With brain stimulation therapy, it is not uncommon for a clinical therapist to be present as the neuro stimulation is taking place— when “the brain is at more of a plastic state,” as Dr. Rotondo described it. What he has found is that patients who may be having trouble processing key issues with their therapist are better able to process these issues when they simultaneously are undergoing brain stimulation therapy.

He gave the example of a client in our First Responder program who had PTSD and was suicidal— but who could not access or process these issues and their related emotions. Thanks to brain stimulation therapy, the patient was able to emotionally access and process these issues with the help of his therapist.

Dr. Rotondo said that patients are also better at learning relapse prevention and psychoeducation, when Neurostim is paired with a therapist.

  • “Neurofeedback,” a specialized form of biofeedback, ideally should immediately follow brain stimulation therapy, once there is an increased blood flow in the brain. The greater the blood flow, the more effectively neurofeedback can reward and train the brain in order to help it achieve its optimal state (as in healthy self-regulation). The concept at play is that of brain plasticity and the notion that “the brain will mimic what it’s receiving … so we’re helping the brain move around to reach that optimal state.”

The Future of Addiction Treatment – How Neuro Therapies Show Promise

What benefits can the neurotherapy provideDr. Rotondo was quick to mention the many ways in which neuro therapy is already achieving positive results for patients, by:

  • relieving the symptoms of depressive disorders (transcranial stimulation especially has been helpful here)
  • alleviating anxiety (through biofeedback in particular)
  • reducing sleep problems (with any of the above therapies)
  • improving attention (with neurofeedback for ADHD)
  • increasing impulse control
  • relieving addiction cravings and post-acute withdrawal symptoms for people in early recovery
  • serving as a viable maintenance treatment that can easily be done on an outpatient basis
  • providing long-lasting benefits—after 20-30 treatment sessions—with very minimal side effects

The other advantages of neuro therapy are that it’s “non-pharmacological and non-invasive and can have immediate effects” (unlike medications that can often take weeks to kick in).
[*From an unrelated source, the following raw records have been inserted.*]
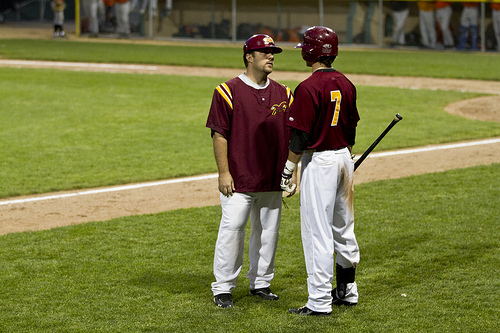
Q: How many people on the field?
A: Two.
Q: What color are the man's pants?
A: White.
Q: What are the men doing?
A: Looking at each other.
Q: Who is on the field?
A: Men.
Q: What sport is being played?
A: Baseball.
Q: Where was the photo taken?
A: At the baseball field.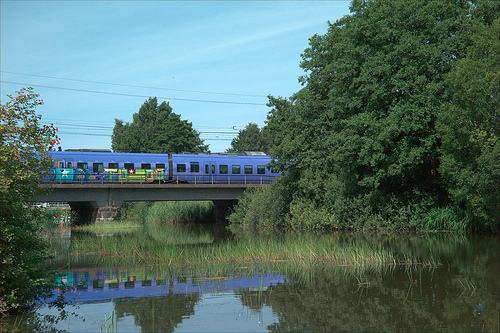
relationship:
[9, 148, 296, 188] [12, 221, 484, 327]
train over water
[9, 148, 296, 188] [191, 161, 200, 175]
train has window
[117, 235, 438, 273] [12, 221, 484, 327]
grass in water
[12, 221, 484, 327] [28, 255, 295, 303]
water has reflection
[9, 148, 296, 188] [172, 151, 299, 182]
train has train car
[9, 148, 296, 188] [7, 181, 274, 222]
train on bridge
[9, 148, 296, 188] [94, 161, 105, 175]
train has window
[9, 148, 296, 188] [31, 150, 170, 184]
train has train car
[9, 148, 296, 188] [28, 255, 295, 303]
train has reflection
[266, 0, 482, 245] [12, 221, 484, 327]
tree next to water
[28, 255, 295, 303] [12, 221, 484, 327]
reflection in water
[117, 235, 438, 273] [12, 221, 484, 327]
grass growing out water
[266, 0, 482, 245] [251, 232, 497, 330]
tree has reflection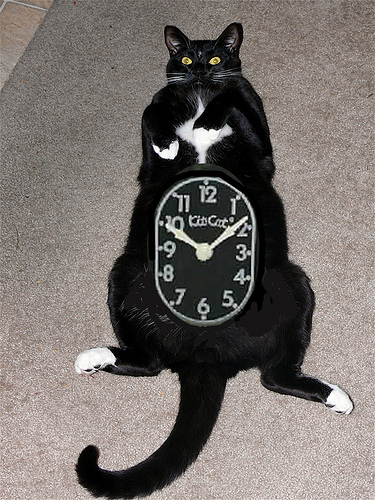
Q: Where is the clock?
A: On the cat.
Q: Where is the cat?
A: On carpet.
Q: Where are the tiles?
A: Next to carpet.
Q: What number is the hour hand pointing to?
A: 10.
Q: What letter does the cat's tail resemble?
A: J.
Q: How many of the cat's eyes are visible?
A: 2.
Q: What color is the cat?
A: Black and white.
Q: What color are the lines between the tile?
A: White.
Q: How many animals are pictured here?
A: One.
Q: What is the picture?
A: Clock.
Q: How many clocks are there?
A: One.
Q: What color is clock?
A: Black and white.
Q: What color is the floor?
A: Grey.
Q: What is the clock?
A: Cat.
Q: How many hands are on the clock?
A: Two.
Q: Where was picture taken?
A: Above a cat.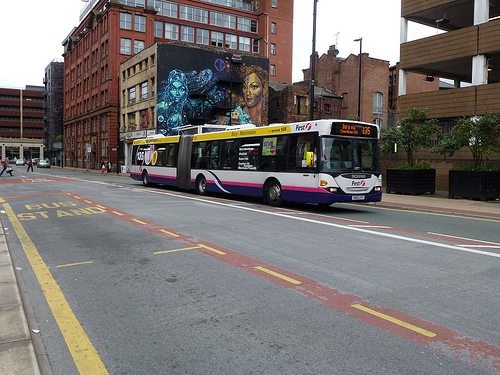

In fact, Dr. Rotondo has seen many patients experience “almost immediate remission of symptoms.” He noted that these treatments are not just beneficial for people with substance use disorders or other mental health diagnoses. Citing athletes and business executives who want to improve their cognitive and motor functioning, he said that many people without any underlying mental health condition can benefit greatly from neuro therapy.

Given the promising outcomes he sees in patients who undergo neuro therapy, Dr. Rotondo speculates that neuro rehab may one day even replace medication as the first line of treatment for many disorders.